Lyrically, Tooth of Crime began life as accompaniment for a Sam Shepard play of the same name. In Shepard’s story, fame and artistic survival, especially as they apply to rock ‘n roll, are played out on a very real and physical battlefront. But Burnett’s album evolved into a project of its own over the past decade. Some songs, like the gangland march Here Come the Philistines (“I hear your lies symphonically”) were pulled from the stage production. Others, including the darkly acoustic Blind Man (with Burnett’s ex-wife, Sam Phillips, at her Nico-ish best) are newer odysseys.
Musically, Tooth of Crime has wicked fangs in the rich, jagged distortions of guitarist Marc Ribot. Burnett is no slouch as a guitarist himself and nicely adds to the album’s twisted cool. Ribot, though, goes for the throat as much as this sometimes Brecht-ian carnival will allow. He provides short electric jabs that pepper Dope Island, a David Lynch-style duet between Burnett and Phillips set in a “scorched and doomed” land. On The Rat Age, Ribot offers a nocturnal twist that two-steps around twilight zone horns. Even in the face of Burnett’s doomsday narration (“I’m sober on the grapes of wrath while running down the psycho path”), the brass manages to sound quite funky.

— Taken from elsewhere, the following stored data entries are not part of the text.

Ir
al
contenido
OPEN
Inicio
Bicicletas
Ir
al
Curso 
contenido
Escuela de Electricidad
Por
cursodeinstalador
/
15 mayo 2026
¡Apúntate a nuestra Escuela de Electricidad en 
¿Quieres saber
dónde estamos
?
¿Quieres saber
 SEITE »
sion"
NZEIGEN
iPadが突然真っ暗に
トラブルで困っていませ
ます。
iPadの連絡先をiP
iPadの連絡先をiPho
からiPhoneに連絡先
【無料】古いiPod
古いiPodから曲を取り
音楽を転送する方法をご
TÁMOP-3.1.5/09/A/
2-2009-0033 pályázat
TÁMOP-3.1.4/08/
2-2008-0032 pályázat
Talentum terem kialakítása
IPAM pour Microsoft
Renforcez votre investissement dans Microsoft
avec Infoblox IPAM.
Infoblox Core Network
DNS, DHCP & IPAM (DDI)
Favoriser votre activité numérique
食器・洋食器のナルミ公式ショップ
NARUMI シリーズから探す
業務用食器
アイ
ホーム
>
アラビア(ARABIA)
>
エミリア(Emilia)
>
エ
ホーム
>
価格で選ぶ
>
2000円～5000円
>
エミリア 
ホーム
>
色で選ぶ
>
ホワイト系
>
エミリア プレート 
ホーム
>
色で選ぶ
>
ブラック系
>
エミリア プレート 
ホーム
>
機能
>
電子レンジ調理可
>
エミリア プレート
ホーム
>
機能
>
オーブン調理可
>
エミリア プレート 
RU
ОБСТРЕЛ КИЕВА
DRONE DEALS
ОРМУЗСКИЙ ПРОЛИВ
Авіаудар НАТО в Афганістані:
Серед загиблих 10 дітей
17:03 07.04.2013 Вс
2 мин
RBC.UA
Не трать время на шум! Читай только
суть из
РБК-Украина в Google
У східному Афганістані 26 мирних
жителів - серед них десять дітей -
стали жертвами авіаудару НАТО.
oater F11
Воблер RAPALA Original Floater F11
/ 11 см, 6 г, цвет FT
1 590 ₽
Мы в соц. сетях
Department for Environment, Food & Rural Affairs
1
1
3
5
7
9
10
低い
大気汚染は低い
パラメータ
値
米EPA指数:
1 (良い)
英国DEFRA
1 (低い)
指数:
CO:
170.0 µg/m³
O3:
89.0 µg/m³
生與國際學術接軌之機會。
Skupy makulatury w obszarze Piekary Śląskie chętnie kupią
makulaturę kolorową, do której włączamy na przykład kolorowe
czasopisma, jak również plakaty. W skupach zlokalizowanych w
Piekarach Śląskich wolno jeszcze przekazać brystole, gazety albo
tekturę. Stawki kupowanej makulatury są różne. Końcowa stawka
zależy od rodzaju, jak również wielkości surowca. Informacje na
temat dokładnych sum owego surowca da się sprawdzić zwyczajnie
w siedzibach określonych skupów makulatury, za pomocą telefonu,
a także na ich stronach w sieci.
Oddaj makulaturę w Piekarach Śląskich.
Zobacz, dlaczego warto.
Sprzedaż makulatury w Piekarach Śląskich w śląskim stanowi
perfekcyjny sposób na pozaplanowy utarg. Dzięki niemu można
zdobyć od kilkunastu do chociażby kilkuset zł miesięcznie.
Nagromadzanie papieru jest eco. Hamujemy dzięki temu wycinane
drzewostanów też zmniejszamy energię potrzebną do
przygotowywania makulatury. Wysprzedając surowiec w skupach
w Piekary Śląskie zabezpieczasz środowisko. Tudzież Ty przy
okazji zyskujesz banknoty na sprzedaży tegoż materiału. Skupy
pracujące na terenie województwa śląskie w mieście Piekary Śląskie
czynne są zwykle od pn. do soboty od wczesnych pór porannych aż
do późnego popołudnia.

Then we have the stylistic extremes. Tooth of Crime enters a dream state with Kill Zone, which was written nearly two decades ago with Bob Neuwirth and, shortly before his death, Roy Orbison. The pop sweep is huge, although it sounds more like Let It Be-era Beatles than an epic Orbison serenade. Tooth of Crime later artfully abscesses on Swizzle Stick, a tune punctuated by Ribot’s Mississippi-style guitar stutter and Burnett’s machismo-heavy meditations (“I can stir you like a bloody mary”).
The closing Sweet Lullaby, the only song where Shepard is given a writing credit, brings Burnett back to the salty earth where he is seemingly most at home. The wheezy vocals fade and warp like an escaping gust of wind while the guitars engage in rustic, wiry dialogue. Of course, the lullaby, like all of Tooth of Crime, isn’t sweet at all. It’s rather a document of deep, intoxicating and often indefinable mystery.